◆ **TASK DETAILS**
Return the data exactly, with all pictures removed.

Source records
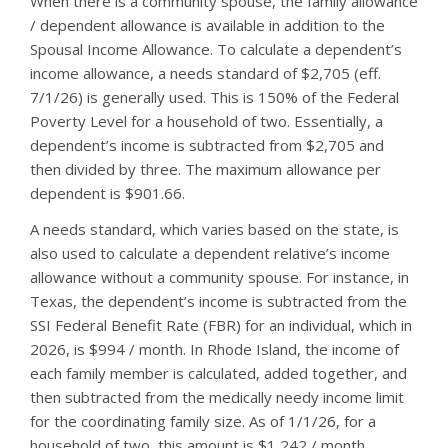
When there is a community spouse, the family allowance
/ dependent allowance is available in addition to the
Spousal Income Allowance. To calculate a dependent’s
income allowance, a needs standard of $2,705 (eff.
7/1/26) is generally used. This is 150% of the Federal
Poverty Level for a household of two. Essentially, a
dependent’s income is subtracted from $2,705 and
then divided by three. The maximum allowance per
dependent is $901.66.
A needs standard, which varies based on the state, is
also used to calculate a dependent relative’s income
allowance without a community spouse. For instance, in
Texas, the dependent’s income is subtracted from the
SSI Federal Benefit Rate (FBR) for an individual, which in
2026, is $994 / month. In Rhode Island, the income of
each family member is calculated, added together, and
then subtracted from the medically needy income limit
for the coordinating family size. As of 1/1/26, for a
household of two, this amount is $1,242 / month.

◆ **SOLUTION TO THIS TASK**
When there is a community spouse, the family allowance
/ dependent allowance is available in addition to the
Spousal Income Allowance. To calculate a dependent’s
income allowance, a needs standard of $2,705 (eff.
7/1/26) is generally used. This is 150% of the Federal
Poverty Level for a household of two. Essentially, a
dependent’s income is subtracted from $2,705 and
then divided by three. The maximum allowance per
dependent is $901.66.
A needs standard, which varies based on the state, is
also used to calculate a dependent relative’s income
allowance without a community spouse. For instance, in
Texas, the dependent’s income is subtracted from the
SSI Federal Benefit Rate (FBR) for an individual, which in
2026, is $994 / month. In Rhode Island, the income of
each family member is calculated, added together, and
then subtracted from the medically needy income limit
for the coordinating family size. As of 1/1/26, for a
household of two, this amount is $1,242 / month.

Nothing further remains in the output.